Intermountain is partnering with three Catholic nonprofit hospital groups – Ascension, Trinity Health and SSM Health – to form a new non-profit organization that will manufacture and distribute drugs to hospitals, ideally for much cheaper than for-profit pharmaceutical companies.
The Times reports that the Department of Veterans Affairs has indicated an interest in taking part.
“Our strong interest here is minimizing the impact of any shortages of generic drugs,” said Carolyn Clancy, who leads the Veterans Health Administration.
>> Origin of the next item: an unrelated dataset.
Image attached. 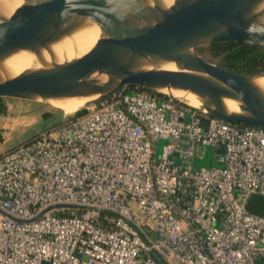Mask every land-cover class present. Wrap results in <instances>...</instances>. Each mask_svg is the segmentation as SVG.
Wrapping results in <instances>:
<instances>
[{"label":"built area","instance_id":"1","mask_svg":"<svg viewBox=\"0 0 264 264\" xmlns=\"http://www.w3.org/2000/svg\"><path fill=\"white\" fill-rule=\"evenodd\" d=\"M252 194L264 127L125 84L0 153V264H264Z\"/></svg>","mask_w":264,"mask_h":264},{"label":"water","instance_id":"2","mask_svg":"<svg viewBox=\"0 0 264 264\" xmlns=\"http://www.w3.org/2000/svg\"><path fill=\"white\" fill-rule=\"evenodd\" d=\"M0 18V64L20 50L52 52L50 45L88 22L98 25L100 34L119 31L106 45L55 57L44 70L0 71L1 97L98 99L125 84L169 94V89L189 90L212 115L264 127V89L255 81L264 74L230 71L195 50L226 40L264 48V0H39ZM167 62L179 68L158 64ZM226 98L244 111L229 110ZM59 120L49 118L43 129ZM37 132L28 131L16 143Z\"/></svg>","mask_w":264,"mask_h":264},{"label":"bare ground","instance_id":"3","mask_svg":"<svg viewBox=\"0 0 264 264\" xmlns=\"http://www.w3.org/2000/svg\"><path fill=\"white\" fill-rule=\"evenodd\" d=\"M38 1L39 0H0V15H8L22 7H32ZM161 1L168 4L172 0ZM118 34L119 31H114L109 34H100L98 25L88 22L87 25L80 27L72 34L63 37L50 45L52 52L42 48L32 51L20 50L19 52L14 53V56H23L21 62H23L26 67H19L17 64H20L21 62H18L9 56L1 62L0 71H2V73H4V71L5 73H15L20 72L23 69L31 68L32 66H35L33 69L44 70L52 64L55 58L54 56L60 55L57 59H63L65 57L69 58L80 55L87 51L91 46L106 45L111 38L116 37ZM162 68L178 69L173 62L163 64ZM255 81L264 89V77L256 78ZM169 91L176 95L179 93L178 95L184 97L191 103L199 104L201 102L198 95L192 91L180 89H169ZM90 97L91 96H68L63 98H52L50 99V102L67 112H71L81 107L86 101H88V99H90ZM224 101L229 110L244 111L239 110L237 101L229 98H226Z\"/></svg>","mask_w":264,"mask_h":264},{"label":"rangeland","instance_id":"4","mask_svg":"<svg viewBox=\"0 0 264 264\" xmlns=\"http://www.w3.org/2000/svg\"><path fill=\"white\" fill-rule=\"evenodd\" d=\"M9 13L8 15H10ZM6 15V16H8ZM1 20V18H0ZM195 50L203 56L205 59L212 61L217 64L219 57L213 56L210 52L208 45H199L195 47ZM13 59L21 62L23 56H14L13 54L10 55ZM60 55L54 56L59 57ZM160 66H163L165 63H158ZM19 67L23 68V62H21ZM158 65V66H159ZM35 66H32V69ZM176 67H178L176 65ZM179 68V67H178ZM24 70V69H23ZM94 77L99 76L98 74H94ZM102 79L107 78V75H100ZM262 78V77H259ZM179 93L174 94L176 96ZM79 98V97H78ZM6 103V110L3 113H0V153L3 151L8 150L11 146H14L15 143L18 141L20 136L25 135L28 131H41L44 127L45 122L53 117L58 115L61 119H66L71 116L78 115L85 107L92 104L95 100L93 97H90L88 101H86L81 107L71 112H67L64 109L52 104L50 99H43V98H34V99H25V98H18V97H3ZM239 110L240 107H239ZM79 111V112H77ZM59 120V121H60ZM57 122L54 124L56 125ZM161 146V141L157 142V151L159 152ZM209 148V147H208ZM210 150V148H209ZM207 164L209 161H205ZM200 164V163H199ZM264 196L259 194H252L248 198V205L249 206H261L264 202Z\"/></svg>","mask_w":264,"mask_h":264},{"label":"trees","instance_id":"5","mask_svg":"<svg viewBox=\"0 0 264 264\" xmlns=\"http://www.w3.org/2000/svg\"><path fill=\"white\" fill-rule=\"evenodd\" d=\"M208 48L213 56L219 57L217 64L225 69L244 75L264 74V48L262 47L241 40H226L212 43L208 45ZM129 85L134 87L132 84ZM5 110L6 103L0 96V113ZM248 201L246 207L250 211L264 215V202L261 206L253 207L248 205Z\"/></svg>","mask_w":264,"mask_h":264}]
</instances>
The effort has also attracted a number of high-profile advisers, such as former Nebraska Sen. Bob Kerrey and Donald Berwick, the former chief of the Center for Medicare and Medicaid Services. The organization also has recruited former pharmaceutical executives.
The pharmaceutical industry has had to fend off increased scrutiny and criticism in recent years over drug prices as a result of high-profile cases of massive price increases for life-saving drugs.
While the most dramatic price increases may have attracted the most media attention, the long-term trend on prices has also troubled experts. For instance, spending on prescription drugs has risen to 12 percent of overall health spending, up from 7 percent in the 1990’s. Meanwhile, the profit margin for drugs has risen 17 percent over the past decade.
Pharma executives have often defended the price increases as a business necessity and eagerly pointed out that most patients don’t end up paying the full retail price due to discounts negotiated between the drug company with insurers and hospitals.
Hospital leaders clearly aren’t buying that explanation. The move by the four hospital groups to enter the drug-making business suggests they are relatively confident that they can make and sell drugs for much cheaper than the pharmaceuticals.